Act on an organization already in place for several years
This evolution of the organization chart of the Congregation for the Doctrine of the Faith (CDF) in fact comes to record an organization already in place for several years. Until last July, the CDF was in fact made up of four offices: doctrinal, disciplinary, matrimonial and “Ecclesia dei”. The latter, in charge of relations with the traditionalist institutes, disappeared in July, following the publication of Traditionis custodes.
Another development: the Congregation will now have two “secretaries”, who come in the organization chart just after the prefect, at the head of the dicastery, and no longer two “under-secretaries”. In fact, the CDF is today devoid of any secretary, since the one who occupied this function, Mgr Giacomo Morandi, was appointed bishop of Reggio Emilia-Guastalla in January. A vacuum which, combined with the publication of the new motu proprio, suggests rapid appointments.
It is the American Bishop John Joseph Kennedy who has been at the head of the disciplinary office since 2017. Faced with the increase in the number of pedophilia files sent to Rome by bishops and religious superiors, the number of members of this section has continued to increase.
“The disciplinary section has completely cannibalized the doctrinal section”

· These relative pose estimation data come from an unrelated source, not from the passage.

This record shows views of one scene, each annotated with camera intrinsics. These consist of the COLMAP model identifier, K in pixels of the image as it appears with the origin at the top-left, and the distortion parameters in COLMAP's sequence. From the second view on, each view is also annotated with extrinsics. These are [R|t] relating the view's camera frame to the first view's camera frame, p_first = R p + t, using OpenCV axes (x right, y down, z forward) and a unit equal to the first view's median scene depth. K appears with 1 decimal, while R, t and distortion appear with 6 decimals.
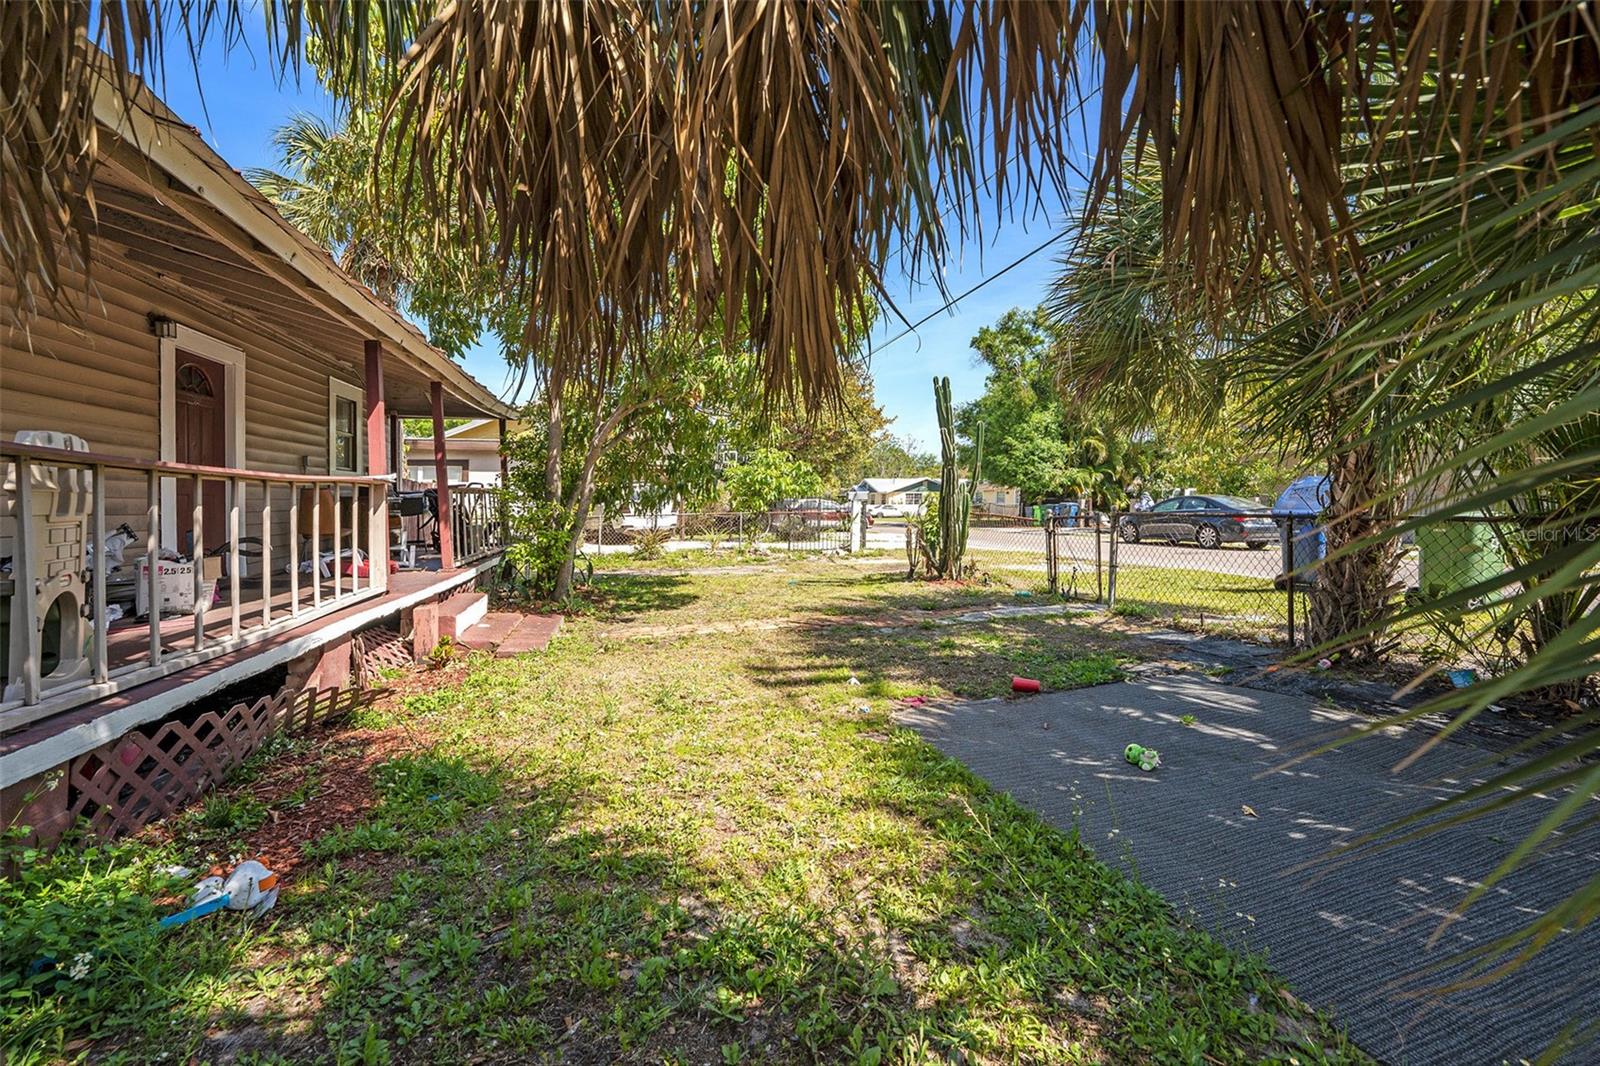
lens RADIAL K [[666.9, 0, 800.0], [0, 666.9, 533.0], [0, 0, 1]] dist [-0.024470, -0.000107]
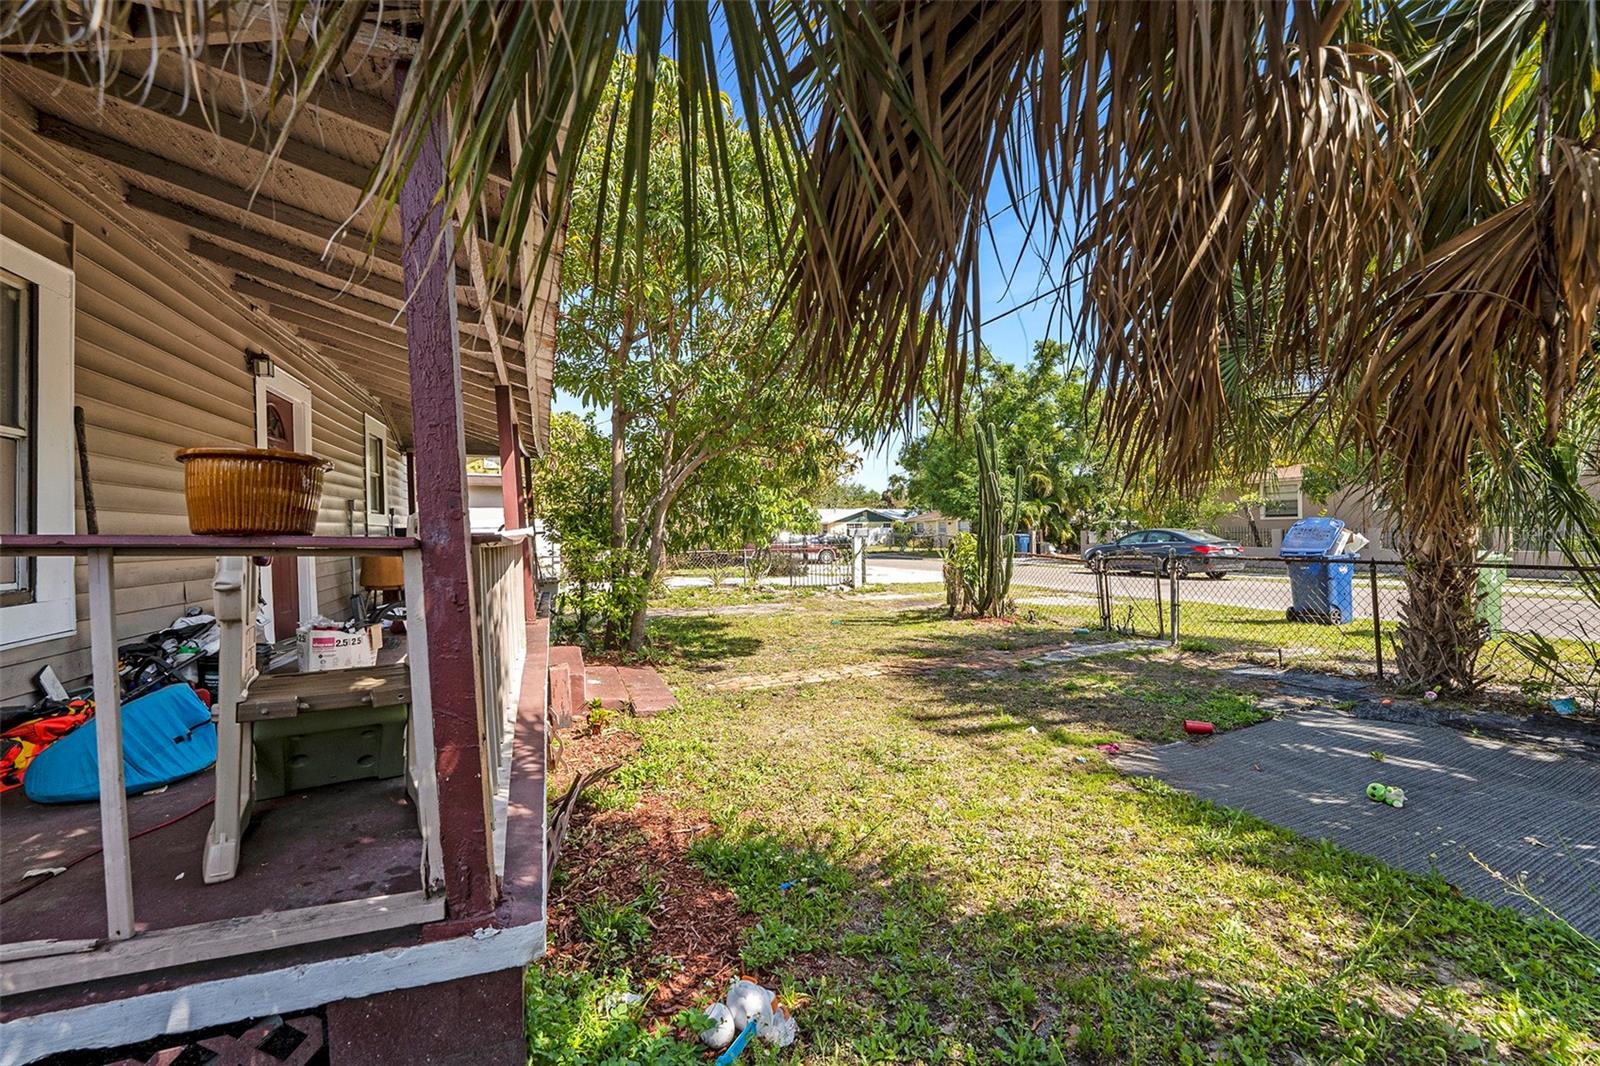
lens RADIAL K [[659.3, 0, 803.0], [0, 659.3, 557.4], [0, 0, 1]] dist [-0.035304, -0.000358]
pose [[0.992727, -0.010126, 0.119965, -0.243725], [0.010772, 0.999931, -0.004741, -0.027300], [-0.119908, 0.005999, 0.992767, 0.019514]]
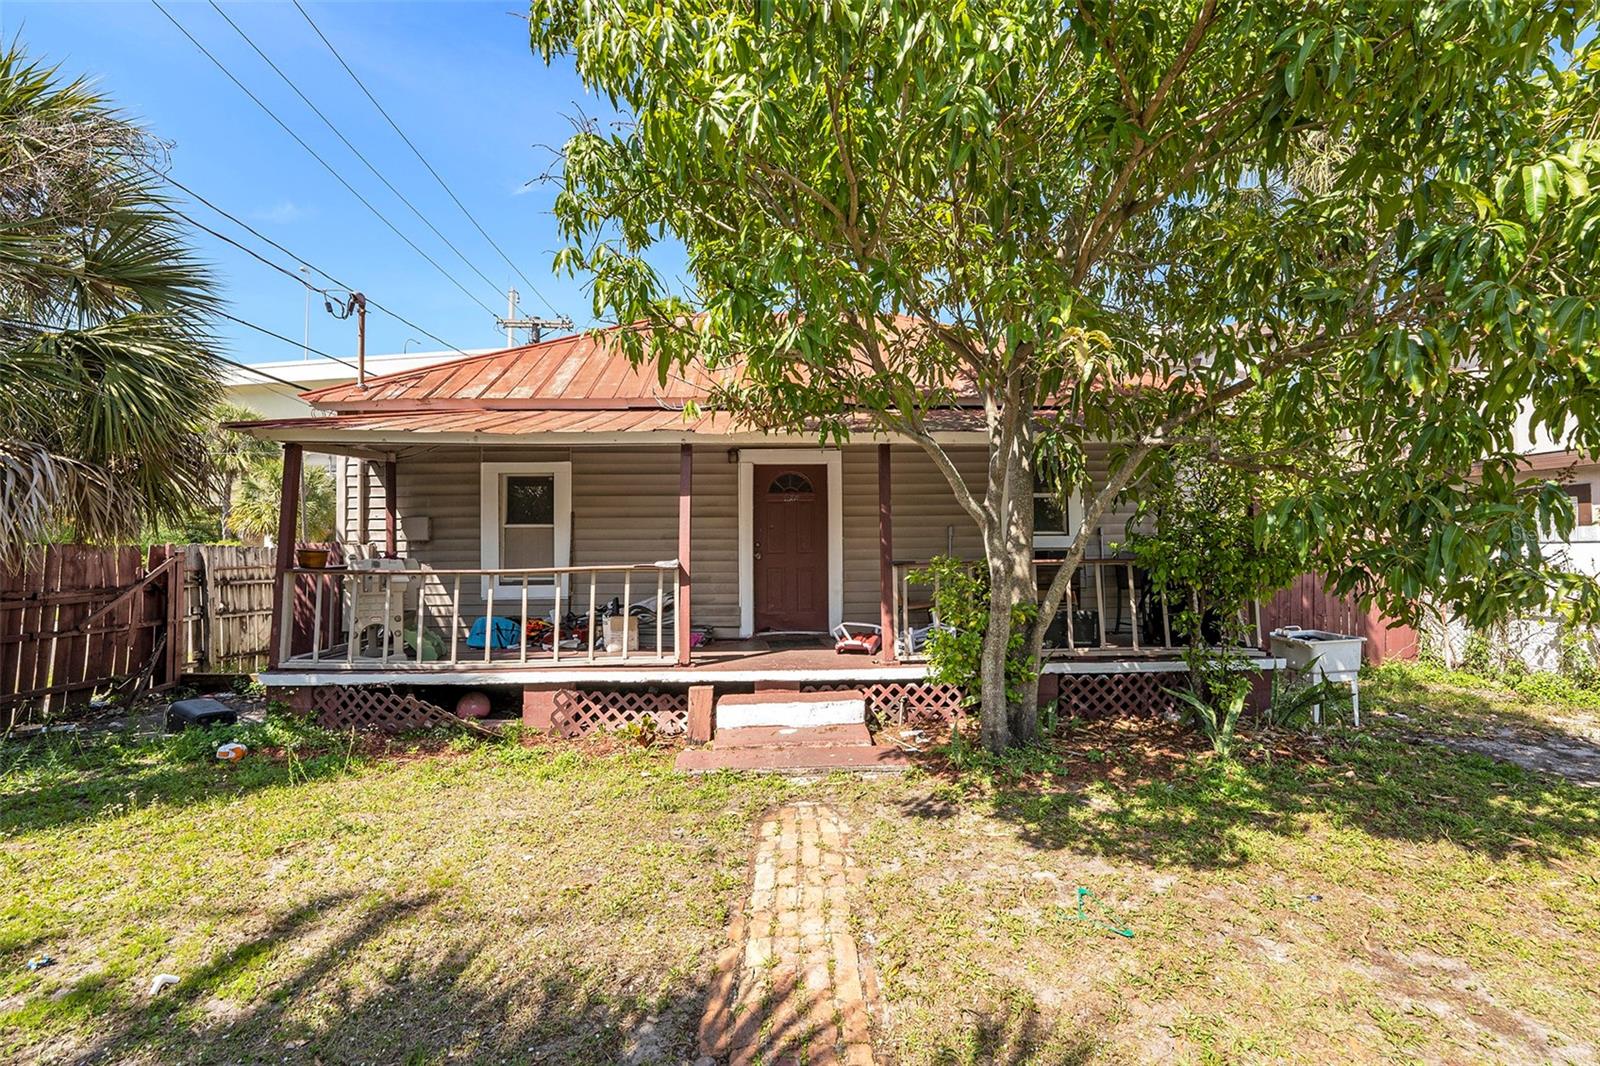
lens RADIAL K [[658.0, 0, 800.0], [0, 658.0, 533.0], [0, 0, 1]] dist [-0.023316, 0.000073]
pose [[-0.214865, -0.013071, -0.976556, 0.297736], [-0.031676, 0.999478, -0.006408, -0.093766], [0.976130, 0.029556, -0.215167, 1.001452]]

Over the years, “the disciplinary section has completely cannibalized the doctrinal section”, summarizes a very good connoisseur of the Congregation. Who emphasizes that the former Holy Office has moreover, under the authority of its prefect, the Jesuit Cardinal Luis Ladaria, published for fifteen months only three doctrinal documents: on the end of life, the legality of vaccines against Covid and the blessing of homosexual couples.
According to our information, the theologians of the Congregation are now working on the elaboration of a declaration on the articulation between natural law and civil rights, raising in particular the very delicate question of the legitimacy of laws considered immoral by the Church. Catholic.